** Opening Input data block **
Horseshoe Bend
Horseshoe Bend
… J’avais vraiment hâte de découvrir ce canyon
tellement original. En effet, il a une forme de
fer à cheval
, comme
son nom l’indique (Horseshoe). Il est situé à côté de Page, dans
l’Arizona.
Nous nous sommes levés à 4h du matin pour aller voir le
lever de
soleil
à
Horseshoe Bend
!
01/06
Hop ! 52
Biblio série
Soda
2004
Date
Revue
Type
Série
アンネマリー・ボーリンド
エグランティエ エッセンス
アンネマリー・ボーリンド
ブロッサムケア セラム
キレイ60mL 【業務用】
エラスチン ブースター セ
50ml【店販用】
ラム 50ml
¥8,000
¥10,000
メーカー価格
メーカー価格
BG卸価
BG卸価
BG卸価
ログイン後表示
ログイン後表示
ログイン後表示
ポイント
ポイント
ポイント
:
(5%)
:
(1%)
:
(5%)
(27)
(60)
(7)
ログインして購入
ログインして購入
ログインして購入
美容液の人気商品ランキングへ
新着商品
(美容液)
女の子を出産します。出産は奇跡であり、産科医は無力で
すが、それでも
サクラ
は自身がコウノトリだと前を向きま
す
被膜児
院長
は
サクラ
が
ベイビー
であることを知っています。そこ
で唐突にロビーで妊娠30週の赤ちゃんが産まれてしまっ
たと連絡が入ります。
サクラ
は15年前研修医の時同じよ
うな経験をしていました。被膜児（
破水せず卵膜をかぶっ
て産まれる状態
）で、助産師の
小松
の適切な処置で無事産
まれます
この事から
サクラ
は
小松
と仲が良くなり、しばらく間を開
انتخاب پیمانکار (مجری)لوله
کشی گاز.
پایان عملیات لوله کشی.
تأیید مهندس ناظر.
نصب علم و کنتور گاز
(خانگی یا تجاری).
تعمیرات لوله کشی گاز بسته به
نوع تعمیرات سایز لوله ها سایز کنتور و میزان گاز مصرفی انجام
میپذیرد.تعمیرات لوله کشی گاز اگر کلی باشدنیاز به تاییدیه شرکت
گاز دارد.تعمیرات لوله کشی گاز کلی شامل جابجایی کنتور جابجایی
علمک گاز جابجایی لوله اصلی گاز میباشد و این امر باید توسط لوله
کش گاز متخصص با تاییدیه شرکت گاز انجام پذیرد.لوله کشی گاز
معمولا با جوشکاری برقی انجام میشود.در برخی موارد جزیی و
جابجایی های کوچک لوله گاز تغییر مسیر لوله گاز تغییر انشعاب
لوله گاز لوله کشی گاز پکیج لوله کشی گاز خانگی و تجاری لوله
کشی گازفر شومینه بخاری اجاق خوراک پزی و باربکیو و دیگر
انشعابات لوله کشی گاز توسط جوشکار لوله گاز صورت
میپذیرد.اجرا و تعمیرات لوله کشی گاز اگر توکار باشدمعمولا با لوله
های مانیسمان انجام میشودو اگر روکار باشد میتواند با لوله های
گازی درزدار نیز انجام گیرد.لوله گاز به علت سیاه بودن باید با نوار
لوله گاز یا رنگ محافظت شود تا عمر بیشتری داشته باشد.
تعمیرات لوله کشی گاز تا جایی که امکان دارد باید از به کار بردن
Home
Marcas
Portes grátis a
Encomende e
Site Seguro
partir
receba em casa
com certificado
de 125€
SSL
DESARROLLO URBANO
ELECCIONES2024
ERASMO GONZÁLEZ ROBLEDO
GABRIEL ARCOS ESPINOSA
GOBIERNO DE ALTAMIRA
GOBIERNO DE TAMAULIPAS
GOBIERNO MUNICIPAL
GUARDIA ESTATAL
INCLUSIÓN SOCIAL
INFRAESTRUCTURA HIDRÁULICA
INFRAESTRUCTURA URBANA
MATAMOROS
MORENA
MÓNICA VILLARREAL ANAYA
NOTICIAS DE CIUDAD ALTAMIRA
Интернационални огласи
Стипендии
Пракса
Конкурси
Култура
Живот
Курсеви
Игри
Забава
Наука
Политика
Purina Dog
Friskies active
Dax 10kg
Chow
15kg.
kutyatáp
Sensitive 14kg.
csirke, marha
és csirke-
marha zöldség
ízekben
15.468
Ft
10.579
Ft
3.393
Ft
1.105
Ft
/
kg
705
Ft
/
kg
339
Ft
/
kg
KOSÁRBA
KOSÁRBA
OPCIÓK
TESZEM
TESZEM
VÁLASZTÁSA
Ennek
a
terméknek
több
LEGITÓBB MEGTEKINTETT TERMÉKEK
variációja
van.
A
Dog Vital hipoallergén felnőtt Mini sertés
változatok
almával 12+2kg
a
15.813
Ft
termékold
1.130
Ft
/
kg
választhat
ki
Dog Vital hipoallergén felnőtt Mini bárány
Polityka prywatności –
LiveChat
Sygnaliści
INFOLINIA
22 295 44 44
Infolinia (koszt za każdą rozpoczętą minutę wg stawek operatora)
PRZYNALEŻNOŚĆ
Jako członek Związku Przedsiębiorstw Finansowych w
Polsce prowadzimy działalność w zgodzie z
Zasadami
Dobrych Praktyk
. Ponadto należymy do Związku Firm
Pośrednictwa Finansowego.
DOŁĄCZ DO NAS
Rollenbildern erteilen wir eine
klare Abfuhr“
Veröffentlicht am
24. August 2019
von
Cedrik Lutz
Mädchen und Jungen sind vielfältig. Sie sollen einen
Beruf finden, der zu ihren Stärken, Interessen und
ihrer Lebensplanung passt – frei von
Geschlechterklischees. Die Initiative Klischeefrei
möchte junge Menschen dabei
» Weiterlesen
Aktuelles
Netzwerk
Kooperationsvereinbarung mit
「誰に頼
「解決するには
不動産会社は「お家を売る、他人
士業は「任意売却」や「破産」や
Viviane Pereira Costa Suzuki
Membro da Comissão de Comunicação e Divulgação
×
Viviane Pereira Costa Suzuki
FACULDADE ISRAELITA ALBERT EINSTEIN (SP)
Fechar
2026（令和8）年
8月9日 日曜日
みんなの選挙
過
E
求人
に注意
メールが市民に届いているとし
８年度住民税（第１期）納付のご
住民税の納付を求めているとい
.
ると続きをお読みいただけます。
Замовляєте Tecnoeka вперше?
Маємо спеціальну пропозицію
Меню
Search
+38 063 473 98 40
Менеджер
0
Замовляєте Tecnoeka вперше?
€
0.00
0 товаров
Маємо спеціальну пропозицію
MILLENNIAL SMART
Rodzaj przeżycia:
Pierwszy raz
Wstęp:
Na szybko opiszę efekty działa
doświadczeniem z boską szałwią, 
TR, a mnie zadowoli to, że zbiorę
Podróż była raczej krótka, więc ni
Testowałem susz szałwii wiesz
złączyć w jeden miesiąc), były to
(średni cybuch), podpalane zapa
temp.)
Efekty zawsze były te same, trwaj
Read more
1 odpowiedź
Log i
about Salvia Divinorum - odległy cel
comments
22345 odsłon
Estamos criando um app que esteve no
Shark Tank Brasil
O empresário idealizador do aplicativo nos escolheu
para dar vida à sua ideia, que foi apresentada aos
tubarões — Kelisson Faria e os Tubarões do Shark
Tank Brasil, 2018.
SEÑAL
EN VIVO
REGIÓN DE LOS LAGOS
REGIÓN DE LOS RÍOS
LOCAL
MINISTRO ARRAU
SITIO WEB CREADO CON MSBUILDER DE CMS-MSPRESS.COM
** Closing Input data block **
To do → Can you reproduce every line of the listing above, word for word and in the same order, with no changes?

Task solution →
Horseshoe Bend
Horseshoe Bend
… J’avais vraiment hâte de découvrir ce canyon
tellement original. En effet, il a une forme de
fer à cheval
, comme
son nom l’indique (Horseshoe). Il est situé à côté de Page, dans
l’Arizona.
Nous nous sommes levés à 4h du matin pour aller voir le
lever de
soleil
à
Horseshoe Bend
!
01/06
Hop ! 52
Biblio série
Soda
2004
Date
Revue
Type
Série
アンネマリー・ボーリンド
エグランティエ エッセンス
アンネマリー・ボーリンド
ブロッサムケア セラム
キレイ60mL 【業務用】
エラスチン ブースター セ
50ml【店販用】
ラム 50ml
¥8,000
¥10,000
メーカー価格
メーカー価格
BG卸価
BG卸価
BG卸価
ログイン後表示
ログイン後表示
ログイン後表示
ポイント
ポイント
ポイント
:
(5%)
:
(1%)
:
(5%)
(27)
(60)
(7)
ログインして購入
ログインして購入
ログインして購入
美容液の人気商品ランキングへ
新着商品
(美容液)
女の子を出産します。出産は奇跡であり、産科医は無力で
すが、それでも
サクラ
は自身がコウノトリだと前を向きま
す
被膜児
院長
は
サクラ
が
ベイビー
であることを知っています。そこ
で唐突にロビーで妊娠30週の赤ちゃんが産まれてしまっ
たと連絡が入ります。
サクラ
は15年前研修医の時同じよ
うな経験をしていました。被膜児（
破水せず卵膜をかぶっ
て産まれる状態
）で、助産師の
小松
の適切な処置で無事産
まれます
この事から
サクラ
は
小松
と仲が良くなり、しばらく間を開
انتخاب پیمانکار (مجری)لوله
کشی گاز.
پایان عملیات لوله کشی.
تأیید مهندس ناظر.
نصب علم و کنتور گاز
(خانگی یا تجاری).
تعمیرات لوله کشی گاز بسته به
نوع تعمیرات سایز لوله ها سایز کنتور و میزان گاز مصرفی انجام
میپذیرد.تعمیرات لوله کشی گاز اگر کلی باشدنیاز به تاییدیه شرکت
گاز دارد.تعمیرات لوله کشی گاز کلی شامل جابجایی کنتور جابجایی
علمک گاز جابجایی لوله اصلی گاز میباشد و این امر باید توسط لوله
کش گاز متخصص با تاییدیه شرکت گاز انجام پذیرد.لوله کشی گاز
معمولا با جوشکاری برقی انجام میشود.در برخی موارد جزیی و
جابجایی های کوچک لوله گاز تغییر مسیر لوله گاز تغییر انشعاب
لوله گاز لوله کشی گاز پکیج لوله کشی گاز خانگی و تجاری لوله
کشی گازفر شومینه بخاری اجاق خوراک پزی و باربکیو و دیگر
انشعابات لوله کشی گاز توسط جوشکار لوله گاز صورت
میپذیرد.اجرا و تعمیرات لوله کشی گاز اگر توکار باشدمعمولا با لوله
های مانیسمان انجام میشودو اگر روکار باشد میتواند با لوله های
گازی درزدار نیز انجام گیرد.لوله گاز به علت سیاه بودن باید با نوار
لوله گاز یا رنگ محافظت شود تا عمر بیشتری داشته باشد.
تعمیرات لوله کشی گاز تا جایی که امکان دارد باید از به کار بردن
Home
Marcas
Portes grátis a
Encomende e
Site Seguro
partir
receba em casa
com certificado
de 125€
SSL
DESARROLLO URBANO
ELECCIONES2024
ERASMO GONZÁLEZ ROBLEDO
GABRIEL ARCOS ESPINOSA
GOBIERNO DE ALTAMIRA
GOBIERNO DE TAMAULIPAS
GOBIERNO MUNICIPAL
GUARDIA ESTATAL
INCLUSIÓN SOCIAL
INFRAESTRUCTURA HIDRÁULICA
INFRAESTRUCTURA URBANA
MATAMOROS
MORENA
MÓNICA VILLARREAL ANAYA
NOTICIAS DE CIUDAD ALTAMIRA
Интернационални огласи
Стипендии
Пракса
Конкурси
Култура
Живот
Курсеви
Игри
Забава
Наука
Политика
Purina Dog
Friskies active
Dax 10kg
Chow
15kg.
kutyatáp
Sensitive 14kg.
csirke, marha
és csirke-
marha zöldség
ízekben
15.468
Ft
10.579
Ft
3.393
Ft
1.105
Ft
/
kg
705
Ft
/
kg
339
Ft
/
kg
KOSÁRBA
KOSÁRBA
OPCIÓK
TESZEM
TESZEM
VÁLASZTÁSA
Ennek
a
terméknek
több
LEGITÓBB MEGTEKINTETT TERMÉKEK
variációja
van.
A
Dog Vital hipoallergén felnőtt Mini sertés
változatok
almával 12+2kg
a
15.813
Ft
termékold
1.130
Ft
/
kg
választhat
ki
Dog Vital hipoallergén felnőtt Mini bárány
Polityka prywatności –
LiveChat
Sygnaliści
INFOLINIA
22 295 44 44
Infolinia (koszt za każdą rozpoczętą minutę wg stawek operatora)
PRZYNALEŻNOŚĆ
Jako członek Związku Przedsiębiorstw Finansowych w
Polsce prowadzimy działalność w zgodzie z
Zasadami
Dobrych Praktyk
. Ponadto należymy do Związku Firm
Pośrednictwa Finansowego.
DOŁĄCZ DO NAS
Rollenbildern erteilen wir eine
klare Abfuhr“
Veröffentlicht am
24. August 2019
von
Cedrik Lutz
Mädchen und Jungen sind vielfältig. Sie sollen einen
Beruf finden, der zu ihren Stärken, Interessen und
ihrer Lebensplanung passt – frei von
Geschlechterklischees. Die Initiative Klischeefrei
möchte junge Menschen dabei
» Weiterlesen
Aktuelles
Netzwerk
Kooperationsvereinbarung mit
「誰に頼
「解決するには
不動産会社は「お家を売る、他人
士業は「任意売却」や「破産」や
Viviane Pereira Costa Suzuki
Membro da Comissão de Comunicação e Divulgação
×
Viviane Pereira Costa Suzuki
FACULDADE ISRAELITA ALBERT EINSTEIN (SP)
Fechar
2026（令和8）年
8月9日 日曜日
みんなの選挙
過
E
求人
に注意
メールが市民に届いているとし
８年度住民税（第１期）納付のご
住民税の納付を求めているとい
.
ると続きをお読みいただけます。
Замовляєте Tecnoeka вперше?
Маємо спеціальну пропозицію
Меню
Search
+38 063 473 98 40
Менеджер
0
Замовляєте Tecnoeka вперше?
€
0.00
0 товаров
Маємо спеціальну пропозицію
MILLENNIAL SMART
Rodzaj przeżycia:
Pierwszy raz
Wstęp:
Na szybko opiszę efekty działa
doświadczeniem z boską szałwią, 
TR, a mnie zadowoli to, że zbiorę
Podróż była raczej krótka, więc ni
Testowałem susz szałwii wiesz
złączyć w jeden miesiąc), były to
(średni cybuch), podpalane zapa
temp.)
Efekty zawsze były te same, trwaj
Read more
1 odpowiedź
Log i
about Salvia Divinorum - odległy cel
comments
22345 odsłon
Estamos criando um app que esteve no
Shark Tank Brasil
O empresário idealizador do aplicativo nos escolheu
para dar vida à sua ideia, que foi apresentada aos
tubarões — Kelisson Faria e os Tubarões do Shark
Tank Brasil, 2018.
SEÑAL
EN VIVO
REGIÓN DE LOS LAGOS
REGIÓN DE LOS RÍOS
LOCAL
MINISTRO ARRAU
SITIO WEB CREADO CON MSBUILDER DE CMS-MSPRESS.COM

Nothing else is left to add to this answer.